I am intrigued by the similarities between the reaction of the 2007 and 2020 stock markets and the timeline of the developments. For example, while the market saw a strong impact from the growing spread of SARS-CoV-2 in February and March, it has since stabilised. Many Q1 numbers also did not take the economic impact of COVID-19 into account, and the Q2 numbers might therefore have a larger impact. (For example, the most recent earnings call of one of the companies most heavily exposed to CLO deterioration, Oxford Lane Capital, articulated that “We know the economy is going to have a horrible second quarter”.) Low underlying consumer demand will also exacerbate the current situation, since easing lockdowns will do little to reinvigorate suffering economies unless people feel safe enough to return to normal. This will require more effective policies around the economic reboot than we have seen to-date, and leveraged loan defaults are expected to increase from current levels through to the second half of 2020. 

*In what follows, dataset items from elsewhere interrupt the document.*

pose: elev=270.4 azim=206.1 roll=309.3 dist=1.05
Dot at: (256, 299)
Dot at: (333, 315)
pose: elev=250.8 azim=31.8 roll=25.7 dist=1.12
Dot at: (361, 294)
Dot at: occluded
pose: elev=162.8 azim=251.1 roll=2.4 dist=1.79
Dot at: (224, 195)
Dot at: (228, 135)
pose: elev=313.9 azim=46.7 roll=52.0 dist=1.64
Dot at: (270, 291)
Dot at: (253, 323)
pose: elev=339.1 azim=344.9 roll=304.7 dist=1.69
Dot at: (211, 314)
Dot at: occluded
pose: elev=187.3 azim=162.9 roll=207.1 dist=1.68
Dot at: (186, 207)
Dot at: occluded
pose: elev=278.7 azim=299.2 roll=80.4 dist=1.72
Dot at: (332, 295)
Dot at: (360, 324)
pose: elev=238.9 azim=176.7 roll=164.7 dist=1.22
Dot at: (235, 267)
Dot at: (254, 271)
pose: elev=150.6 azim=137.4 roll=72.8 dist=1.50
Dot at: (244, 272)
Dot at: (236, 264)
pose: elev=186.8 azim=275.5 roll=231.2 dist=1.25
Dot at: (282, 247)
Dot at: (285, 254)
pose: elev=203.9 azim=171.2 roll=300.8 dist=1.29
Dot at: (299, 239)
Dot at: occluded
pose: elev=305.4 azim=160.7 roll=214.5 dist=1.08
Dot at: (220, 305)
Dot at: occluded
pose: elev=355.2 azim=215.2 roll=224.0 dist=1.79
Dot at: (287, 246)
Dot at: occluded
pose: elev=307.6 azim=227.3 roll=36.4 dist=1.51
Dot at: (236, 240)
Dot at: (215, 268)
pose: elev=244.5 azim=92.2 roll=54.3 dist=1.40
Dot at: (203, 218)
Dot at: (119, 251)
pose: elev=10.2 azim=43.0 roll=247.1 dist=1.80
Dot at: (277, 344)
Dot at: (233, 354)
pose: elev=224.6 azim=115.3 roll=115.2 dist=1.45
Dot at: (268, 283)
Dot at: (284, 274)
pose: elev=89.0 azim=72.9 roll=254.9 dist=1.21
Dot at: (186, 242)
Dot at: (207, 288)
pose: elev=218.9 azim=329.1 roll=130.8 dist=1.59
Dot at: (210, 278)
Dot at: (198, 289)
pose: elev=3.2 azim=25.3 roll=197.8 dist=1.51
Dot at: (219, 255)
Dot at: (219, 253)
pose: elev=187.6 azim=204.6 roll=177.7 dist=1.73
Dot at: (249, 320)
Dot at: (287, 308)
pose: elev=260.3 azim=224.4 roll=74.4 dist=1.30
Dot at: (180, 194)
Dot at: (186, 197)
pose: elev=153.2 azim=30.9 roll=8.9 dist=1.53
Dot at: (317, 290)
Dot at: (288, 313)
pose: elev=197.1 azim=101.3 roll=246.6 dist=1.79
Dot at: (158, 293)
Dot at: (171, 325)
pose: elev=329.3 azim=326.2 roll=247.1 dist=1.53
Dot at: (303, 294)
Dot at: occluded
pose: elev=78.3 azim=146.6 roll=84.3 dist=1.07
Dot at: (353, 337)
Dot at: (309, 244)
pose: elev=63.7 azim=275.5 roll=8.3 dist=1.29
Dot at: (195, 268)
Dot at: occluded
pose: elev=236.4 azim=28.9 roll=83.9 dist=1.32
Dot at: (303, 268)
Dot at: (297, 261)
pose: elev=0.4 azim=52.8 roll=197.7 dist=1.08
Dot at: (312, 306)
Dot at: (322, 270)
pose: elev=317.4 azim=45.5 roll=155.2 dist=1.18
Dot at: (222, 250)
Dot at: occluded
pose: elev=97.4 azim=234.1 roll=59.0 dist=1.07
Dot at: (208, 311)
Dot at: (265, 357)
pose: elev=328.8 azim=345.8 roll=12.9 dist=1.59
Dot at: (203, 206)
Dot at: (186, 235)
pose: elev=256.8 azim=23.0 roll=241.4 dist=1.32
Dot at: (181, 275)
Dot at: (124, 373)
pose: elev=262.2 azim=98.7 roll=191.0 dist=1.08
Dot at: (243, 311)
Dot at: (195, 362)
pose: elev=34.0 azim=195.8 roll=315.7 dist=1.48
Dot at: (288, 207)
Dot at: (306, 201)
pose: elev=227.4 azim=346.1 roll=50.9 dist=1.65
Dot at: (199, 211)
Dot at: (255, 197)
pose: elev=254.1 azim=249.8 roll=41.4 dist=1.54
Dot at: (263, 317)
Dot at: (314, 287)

In addition, analysts following the CLO market are expecting continued downgrades as more and more CLOs are failing their stability checks (i.e. the underlying debt pools are seeing higher-than-expected defaults), and some suspect that this is only the first act of something that will take longer to play out. (Indeed, Oxford Lane Capital, again, said in their most-recent earnings call that they are “concerned about a likely increase in defaults”.) Conversely to the last crisis, where banks were the worst hit from the CDO fallout (causing a structural financial crisis), the organisations that are exposed to the most risk from a potential CLO fallout today are the leveraged companies themselves and their investors (making this more of a corporate debt crisis).

Of course, government stimulus packages might be able to stave off some of the financial fallout from growing default rates, but they will also be far from perfect, since they won’t be addressing the underlying cause of the fallout: The virus itself and our primitive understanding of risk and the financial markets themselves.